Pero, hay algo más que debemos hacer con los líderes que Dios ha dado a su iglesia…
III. Es deber de los creyentes seguir y honrar a sus lideres aprobados (Heb. 13: 7 y 17; 1 Tim. 5:17-19). Esto se practica en cuatro maneras:
A. Reflexionar sobre la vida de los líderes fieles (Heb. 13:7)
“vuestros guías” (ἡγουμένων, ptc. BJL, BLA): otras versiones traducen “pastores” (RV60); “dirigentes” (LP, BTX, NVI), incluso “líderes” (NTV. TLA). El término se refiere a los que están al frente de la iglesia. ¿Qué hacer con ellos? Lo primero:
“Acordarse” de ellos (μνημονεύω): tener en mente, pensar, hacer alusión14: para considerar su conducta y para imitarlos en su fe. ¡Qué gran responsabilidad para los líderes! ¡Inspirar con su vida a los creyentes! ¿Qué más debemos hacer con ellos?
B. Dejarse guiar por ellos (Heb. 13:17). Aquí se usa el mismo término del vr. 7.
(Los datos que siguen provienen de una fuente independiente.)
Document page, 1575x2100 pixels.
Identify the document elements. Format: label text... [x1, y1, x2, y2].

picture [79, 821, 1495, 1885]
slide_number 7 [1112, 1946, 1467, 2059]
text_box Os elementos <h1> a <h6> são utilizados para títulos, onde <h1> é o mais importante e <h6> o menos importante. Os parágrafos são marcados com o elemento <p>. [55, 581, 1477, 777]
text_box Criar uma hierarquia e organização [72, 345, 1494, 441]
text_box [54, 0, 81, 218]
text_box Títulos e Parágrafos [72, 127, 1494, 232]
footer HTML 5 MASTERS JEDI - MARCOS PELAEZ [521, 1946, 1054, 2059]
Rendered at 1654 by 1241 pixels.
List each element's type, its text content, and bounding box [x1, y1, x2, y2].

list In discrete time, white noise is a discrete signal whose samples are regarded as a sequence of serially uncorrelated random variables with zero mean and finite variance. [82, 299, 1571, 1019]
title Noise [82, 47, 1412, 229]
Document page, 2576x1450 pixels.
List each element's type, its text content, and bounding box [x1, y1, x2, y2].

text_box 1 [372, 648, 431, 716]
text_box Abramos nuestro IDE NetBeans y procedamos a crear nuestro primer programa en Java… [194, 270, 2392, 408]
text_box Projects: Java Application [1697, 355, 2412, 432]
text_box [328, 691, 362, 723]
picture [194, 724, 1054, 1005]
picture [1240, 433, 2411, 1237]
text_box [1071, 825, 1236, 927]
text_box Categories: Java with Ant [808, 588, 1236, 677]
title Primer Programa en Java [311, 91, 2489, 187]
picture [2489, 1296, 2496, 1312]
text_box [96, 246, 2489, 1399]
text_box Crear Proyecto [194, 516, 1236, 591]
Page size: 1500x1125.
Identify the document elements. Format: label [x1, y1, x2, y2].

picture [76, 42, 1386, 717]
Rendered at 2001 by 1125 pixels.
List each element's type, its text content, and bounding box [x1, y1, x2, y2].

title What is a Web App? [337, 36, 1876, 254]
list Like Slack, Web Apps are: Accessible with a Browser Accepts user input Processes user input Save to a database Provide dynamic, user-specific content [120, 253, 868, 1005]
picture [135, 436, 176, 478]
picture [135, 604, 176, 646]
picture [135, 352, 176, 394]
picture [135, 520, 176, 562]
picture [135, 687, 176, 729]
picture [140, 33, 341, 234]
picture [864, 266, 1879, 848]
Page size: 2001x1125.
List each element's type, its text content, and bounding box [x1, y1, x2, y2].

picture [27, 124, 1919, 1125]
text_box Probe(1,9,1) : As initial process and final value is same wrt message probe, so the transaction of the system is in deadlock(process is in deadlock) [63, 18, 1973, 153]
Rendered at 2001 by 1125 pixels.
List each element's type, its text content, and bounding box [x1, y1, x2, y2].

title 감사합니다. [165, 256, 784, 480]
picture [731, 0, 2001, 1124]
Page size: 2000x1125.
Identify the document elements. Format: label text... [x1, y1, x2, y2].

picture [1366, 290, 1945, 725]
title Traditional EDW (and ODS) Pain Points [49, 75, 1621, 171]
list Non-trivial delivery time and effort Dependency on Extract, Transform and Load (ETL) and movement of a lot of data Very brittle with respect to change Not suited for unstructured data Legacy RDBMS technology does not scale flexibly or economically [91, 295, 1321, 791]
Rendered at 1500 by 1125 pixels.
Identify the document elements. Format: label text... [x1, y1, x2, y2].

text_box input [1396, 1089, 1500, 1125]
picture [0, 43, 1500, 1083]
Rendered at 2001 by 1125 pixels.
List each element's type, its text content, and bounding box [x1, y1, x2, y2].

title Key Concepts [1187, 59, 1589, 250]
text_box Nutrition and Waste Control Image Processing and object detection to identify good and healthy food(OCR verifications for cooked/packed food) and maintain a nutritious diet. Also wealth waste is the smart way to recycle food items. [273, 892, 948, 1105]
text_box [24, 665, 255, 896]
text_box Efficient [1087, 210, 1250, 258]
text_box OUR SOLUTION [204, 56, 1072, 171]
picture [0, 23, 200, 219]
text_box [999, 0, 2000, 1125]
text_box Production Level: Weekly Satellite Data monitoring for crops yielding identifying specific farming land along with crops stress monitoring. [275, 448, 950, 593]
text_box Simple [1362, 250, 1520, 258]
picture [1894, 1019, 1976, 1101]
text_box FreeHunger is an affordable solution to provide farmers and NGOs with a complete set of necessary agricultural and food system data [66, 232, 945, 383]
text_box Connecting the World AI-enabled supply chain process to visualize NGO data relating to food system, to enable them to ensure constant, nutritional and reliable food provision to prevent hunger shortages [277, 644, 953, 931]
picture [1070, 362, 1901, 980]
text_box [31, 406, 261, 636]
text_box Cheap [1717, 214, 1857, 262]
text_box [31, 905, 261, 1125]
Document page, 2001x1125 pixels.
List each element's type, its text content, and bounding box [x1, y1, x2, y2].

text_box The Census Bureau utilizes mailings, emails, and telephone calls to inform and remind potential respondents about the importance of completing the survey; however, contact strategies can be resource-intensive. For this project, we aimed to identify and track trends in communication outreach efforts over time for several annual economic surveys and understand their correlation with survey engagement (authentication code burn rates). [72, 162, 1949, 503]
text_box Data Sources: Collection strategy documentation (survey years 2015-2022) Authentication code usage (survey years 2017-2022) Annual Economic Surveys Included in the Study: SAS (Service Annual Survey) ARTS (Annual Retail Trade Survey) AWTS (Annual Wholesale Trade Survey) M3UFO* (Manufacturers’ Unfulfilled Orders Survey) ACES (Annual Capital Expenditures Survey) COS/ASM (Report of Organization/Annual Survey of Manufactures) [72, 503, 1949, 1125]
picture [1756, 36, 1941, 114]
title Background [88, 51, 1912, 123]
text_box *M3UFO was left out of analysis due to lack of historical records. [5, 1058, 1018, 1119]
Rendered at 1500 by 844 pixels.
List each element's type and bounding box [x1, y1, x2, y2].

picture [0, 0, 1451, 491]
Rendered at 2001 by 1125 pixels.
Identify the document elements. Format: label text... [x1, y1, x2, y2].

“Obedecer” (Πείθεσθε, imp.): Todas las versiones lo entienden como “obedecer”. También puede entenderse como “escuchar”, “poner atención” y “ser un seguidor”. 15 Está en consonancia con el siguiente término que se usa “sujetaos” (ὑπείκετε). A menos que de evidencias dudosas claras, los creyentes deben seguir con respeto a sus líderes. Luego se nos da la razón:
“Ellos velan por vuestras almas”: ¡Vean qué responsabilidad tienen estas personas! El resultado de una iglesia que sigue a sus líderes es algo muy preciado para los pastores: hacer el ministerio con alegría y no con quejas.
C. Sostenerlos dignamente (1 Tim. 5:17-18)
D. Cuidar su reputación (1 Tim. 5:19).
Aplicación: ¿Cuál de estos deberes hacia los líderes podríamos estar desatendiendo o descuidando? Y, no menos importante, los que somos líderes, ¿nos estamos ganando este honor de ser recordados como ejemplos de vida, de ser seguidos, de ser sostenidos dignamente, de que nuestra reputación sea defendida?
I/C: Los líderes formemos con integridad a la iglesia para ser seguidos y honrados por ella.
Conclusión
La iglesia necesita líderes, personas espirituales y confiables que la guíen. Todos los creyentes debemos considerar llegar a ser parte de este grupo especial de personas que dirigen. Pero no es algo ligero. La expectativa es alta para ellos. Su carácter debe mostrar madurez, estabilidad y consagración verdadera al Señor. La iglesia hará bien en dejarse conducir si Dios les ha dado este tipo de líderes. Les deben respeto, consideración, apoyo y cuidado. Pero, todo esto se hace no por obligación, ni por interés, esto nace de un corazón agradecido y amante del Señor. Es la única manera en que nuestro involucramiento tiene valor real. Hermanos, ¿cómo estamos comportándonos como seguidores? Y, ¿qué clase de líderes estamos siendo?